- Opening Delimiter -

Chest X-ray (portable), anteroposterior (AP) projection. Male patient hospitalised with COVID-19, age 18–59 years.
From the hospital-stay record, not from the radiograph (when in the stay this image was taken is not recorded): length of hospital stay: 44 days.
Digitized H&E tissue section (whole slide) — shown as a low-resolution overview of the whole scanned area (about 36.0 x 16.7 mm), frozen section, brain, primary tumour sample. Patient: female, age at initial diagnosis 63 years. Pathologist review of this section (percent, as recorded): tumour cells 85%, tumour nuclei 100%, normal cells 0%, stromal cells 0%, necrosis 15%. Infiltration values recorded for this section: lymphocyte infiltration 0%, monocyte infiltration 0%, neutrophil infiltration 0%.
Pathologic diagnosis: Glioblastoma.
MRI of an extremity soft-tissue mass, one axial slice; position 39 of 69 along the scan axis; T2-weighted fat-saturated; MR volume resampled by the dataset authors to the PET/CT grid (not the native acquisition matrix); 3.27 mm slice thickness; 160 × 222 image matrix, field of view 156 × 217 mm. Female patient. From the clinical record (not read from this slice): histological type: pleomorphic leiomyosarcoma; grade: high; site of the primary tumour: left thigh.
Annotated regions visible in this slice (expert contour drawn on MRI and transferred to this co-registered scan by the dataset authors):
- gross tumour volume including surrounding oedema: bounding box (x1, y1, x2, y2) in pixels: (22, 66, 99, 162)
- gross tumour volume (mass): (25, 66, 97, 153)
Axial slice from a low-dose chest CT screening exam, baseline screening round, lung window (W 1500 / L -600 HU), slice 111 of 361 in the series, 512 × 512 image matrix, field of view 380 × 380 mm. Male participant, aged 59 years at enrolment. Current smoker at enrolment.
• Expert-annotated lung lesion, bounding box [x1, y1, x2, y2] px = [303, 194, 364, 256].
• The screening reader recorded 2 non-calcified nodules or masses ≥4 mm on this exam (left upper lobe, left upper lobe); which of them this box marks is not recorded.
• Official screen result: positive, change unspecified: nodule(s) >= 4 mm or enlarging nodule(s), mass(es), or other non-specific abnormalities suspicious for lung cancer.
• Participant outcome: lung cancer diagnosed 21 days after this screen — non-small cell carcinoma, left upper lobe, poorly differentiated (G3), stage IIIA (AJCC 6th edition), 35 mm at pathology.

- Closing Delimiter -

What you should do: Copy out the material in full, exactly as it reads.

Completed exercise:
Chest X-ray (portable), anteroposterior (AP) projection. Male patient hospitalised with COVID-19, age 18–59 years.
From the hospital-stay record, not from the radiograph (when in the stay this image was taken is not recorded): length of hospital stay: 44 days.
Digitized H&E tissue section (whole slide) — shown as a low-resolution overview of the whole scanned area (about 36.0 x 16.7 mm), frozen section, brain, primary tumour sample. Patient: female, age at initial diagnosis 63 years. Pathologist review of this section (percent, as recorded): tumour cells 85%, tumour nuclei 100%, normal cells 0%, stromal cells 0%, necrosis 15%. Infiltration values recorded for this section: lymphocyte infiltration 0%, monocyte infiltration 0%, neutrophil infiltration 0%.
Pathologic diagnosis: Glioblastoma.
MRI of an extremity soft-tissue mass, one axial slice; position 39 of 69 along the scan axis; T2-weighted fat-saturated; MR volume resampled by the dataset authors to the PET/CT grid (not the native acquisition matrix); 3.27 mm slice thickness; 160 × 222 image matrix, field of view 156 × 217 mm. Female patient. From the clinical record (not read from this slice): histological type: pleomorphic leiomyosarcoma; grade: high; site of the primary tumour: left thigh.
Annotated regions visible in this slice (expert contour drawn on MRI and transferred to this co-registered scan by the dataset authors):
- gross tumour volume including surrounding oedema: bounding box (x1, y1, x2, y2) in pixels: (22, 66, 99, 162)
- gross tumour volume (mass): (25, 66, 97, 153)
Axial slice from a low-dose chest CT screening exam, baseline screening round, lung window (W 1500 / L -600 HU), slice 111 of 361 in the series, 512 × 512 image matrix, field of view 380 × 380 mm. Male participant, aged 59 years at enrolment. Current smoker at enrolment.
• Expert-annotated lung lesion, bounding box [x1, y1, x2, y2] px = [303, 194, 364, 256].
• The screening reader recorded 2 non-calcified nodules or masses ≥4 mm on this exam (left upper lobe, left upper lobe); which of them this box marks is not recorded.
• Official screen result: positive, change unspecified: nodule(s) >= 4 mm or enlarging nodule(s), mass(es), or other non-specific abnormalities suspicious for lung cancer.
• Participant outcome: lung cancer diagnosed 21 days after this screen — non-small cell carcinoma, left upper lobe, poorly differentiated (G3), stage IIIA (AJCC 6th edition), 35 mm at pathology.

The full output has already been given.